The Government will continue to crack down on the cash economy with additional funding for the Tax Office’s Black Economy Taskforce extended until 30 June 2018.
The taxable payments reporting system will be expanded to ensure payments made to contractors in the courier and cleaning industries are reported from 1 July 2018.
Anti-avoidance tax behaviours will also be targeted as the Government intends on banning technology that modifies or deletes sales records for the purpose of minimising tax.
Finally, aggressive tax structuring where hybrid instruments are used to exploit the tax differences between countries are on the Government’s radar, and the Multinational Anti-Avoidance Law will be strengthened to ensure corporate structures, i.e. foreign partnerships or foreign trusts, are compliant with the law.

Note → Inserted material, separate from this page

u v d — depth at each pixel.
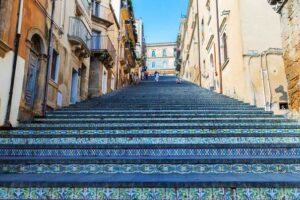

Deductions for travel expenses for a residential investment property will be disallowed. This measure addresses issues with investors that have been claiming travel costs for private purposes or who have not properly apportioned their costs. Additionally, deductions for plant and equipment in residential property investments will be limited to expenses directly incurred by investors.
GST law will be strengthened to prevent some property developers from avoiding GST obligations by ensuring GST is paid directly to the ATO when purchasing newly constructed residential properties or new subdivisions.
From 1 July 2017, small business capital gains tax (CGT) concessions will be amended to ensure that concessions can only be accessed in relation to assets used in a small business or ownership interests in a small business.
Tighter capital gains tax rules for foreign and temporary residents will deny access to the main residence exemption when they sell Australian property. Furthermore, the foreign resident capital gains tax withholding regime will see the withholding rate rise to 12.5 per cent, and the threshold reduces from $2 million to $750,000.
The Government intends on bolstering the integrity of the super system by including limited recourse borrowing arrangements (LRBA) in a member’s total superannuation balance and transfer balance cap, effective from 1 July 2017. Also, on the cards is the tightening of related party transactions on non-commercial terms to help increase super savings from 1 April 2018.